> _EXTRACT TO READ_
I have never heard of it being considered infinite. Bigger than the we can see due to expansion beyond the light horizon yes. But are you saying the edges are considered to have expanded infinitely? Wow! My lack of training showing I guess.

My understanding is that it is indescribable what happens before it was a Planck Length across so infinitesimally small was never part of the picture.

I often consider the Planck Length as the pixel pitch of the Universe.

However the proposition of being unable to grow if infinitesimally small strikes me as a case of one of Zeno's more famous paradoxes.

If we see a painting, we know there was an artist. If we see a house, we know there was an architect and a builder. If we see book, we know there was a writer.

Yet when we see creation....!
jim360. You have blown my mind.

I can't grasp how the Universe can expand to spacial infinity whatever size it started at, even with Expansion. I accepted it was just such a long way to the edge it might as well be infinity. But actual infinity?

I have never really thought about that end of it, being focused wholly on the beginning.
Man can never grasp the concept of infinity.
I may have misunderstood it myself, of course. Still, as far as I am aware, the "expansion" of the Big Bang is an expansion of how you measure distance between two points (eg, two given points that were 1 unit apart a billion years ago might be two units apart today), rather than a literal expansion of space itself.

In practice it's probably impossible to distinguish an infinite Universe from a merely stupidly large one, although there are some reasons to prefer infinite universes: no weird effects at the boundary (because there is no boundary), and no way of defining a meaningful "centre".
Hazi-Hammenuhoth //If we see a painting, we know there was an artist. If we see a house, we know there was an architect and a builder. If we see book, we know there was a writer.

Yet when we see creation....!//

You are relying too much on limited human experience and trying to extrapolate it beyond where it holds. The following explanation is not rigorous but serves to explain to a curious open-minded person.

Many people assume that there is a cause for every effect because that is our experience. Quantum Mechanics showed us that this assumption does not hold and reality is ultimately about probabilities.

This fact is readily demonstrable at very small scales. Indeed there are many real world technologies which depend on Quantum probabilities to work.

One of the most comprehensible examples for Quantum neophytes is the Scanning Tunnelling Microscope.
https://en.wikipedia.org/wiki/Scanning_tunneling_microscope

In this device an electrically charged needle, so sharp that its tip is a single atom, is held very close to a surface to be imaged. It is held so close that electrons which don't have enough energy to actually jump across the gap have a significant probability of turning up on the other side of the gap by "Quantum Tunnelling". Reality doesn't "care" enough about the spacial detail to decide exactly where the electron exists from moment to moment so sometimes they turn up on the "wrong" side of the gap. It didn't jump the gap and nothing "caused" it to manifest on the other side. It was just a probability.

> _LIST OF TASKS_
**1)** The discussion of the Universe's size includes an argument that begins "If we see a painting". List each object named in that argument along with the maker or makers it is said to show.
**2)** In the discussion of the Universe's size, what does one writer say they often consider the Planck Length to be?
**3)** Continue the discussion of the Universe's size and quantum probability, starting after its final sentence.

> _RECORDS PROVIDED_
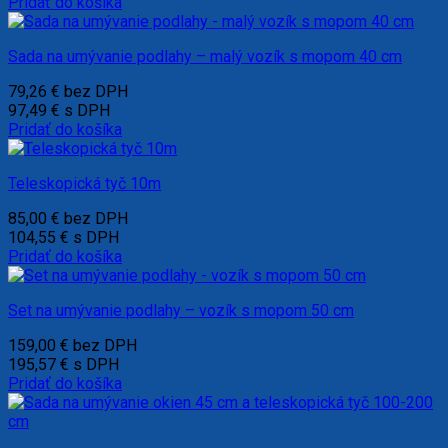
Pridať do košíka
Sada na umývanie podlahy – malý vozík s mopom 40 cm
79,26
€
bez DPH
97,49
€
s DPH
Pridať do košíka
Teleskopická tyč 10m
85,00
€
bez DPH
104,55
€
s DPH
Pridať do košíka
Set na umývanie podlahy – vozík s mopom 50 cm
159,00
€
bez DPH
195,57
€
s DPH
Pridať do košíka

> _ANSWERS BY ITEM NUMBER_
**1)**
- Painting: an artist
- House: an architect and a builder
- Book: a writer

**2)** The pixel pitch of the Universe.

**3)**
The smaller the gap the more electrons will tunnel. The surface is scanned with the tip while maintaining a constant tunnelling current. The movement of the needle is plotted, thus imaging the surface down to the atomic level. (How the needle is moved so precisely and
how vibrations are prevented is a fascinating story in its own right.)

What is less obvious is that these Quantum probabilities don't just apply at microscopic scales. They do become vastly less probable at larger scales but there is an infinitesimally small though non-zero probability that a macroscopic item could spontaneously turn up in a different place just like the electron in the microscope. However it would be so rare that the age of the Universe is nowhere near long enough to expect to see it happen even if we observed every object in it.

But what about in an infinite eternal situation? That small probability and the long wait don't matter any more. Eventually enough energy for an entire Universe will inevitably appear. And so here we are.

As for the "design", science shows there is no need for a designer. What we see today simply grew from the first pixel of energy by itself due to the nature of a small number of physical constants that happen to govern this universe.

If God were involved, science has already reduced His role so far that Genesis could stop at "Let there be light". Humans used to attribute every unknown phenomenon to gods. There is no reason to assume that this trivial remaining role will not eventually fall the same way as the myriad of other gods of our ancestors.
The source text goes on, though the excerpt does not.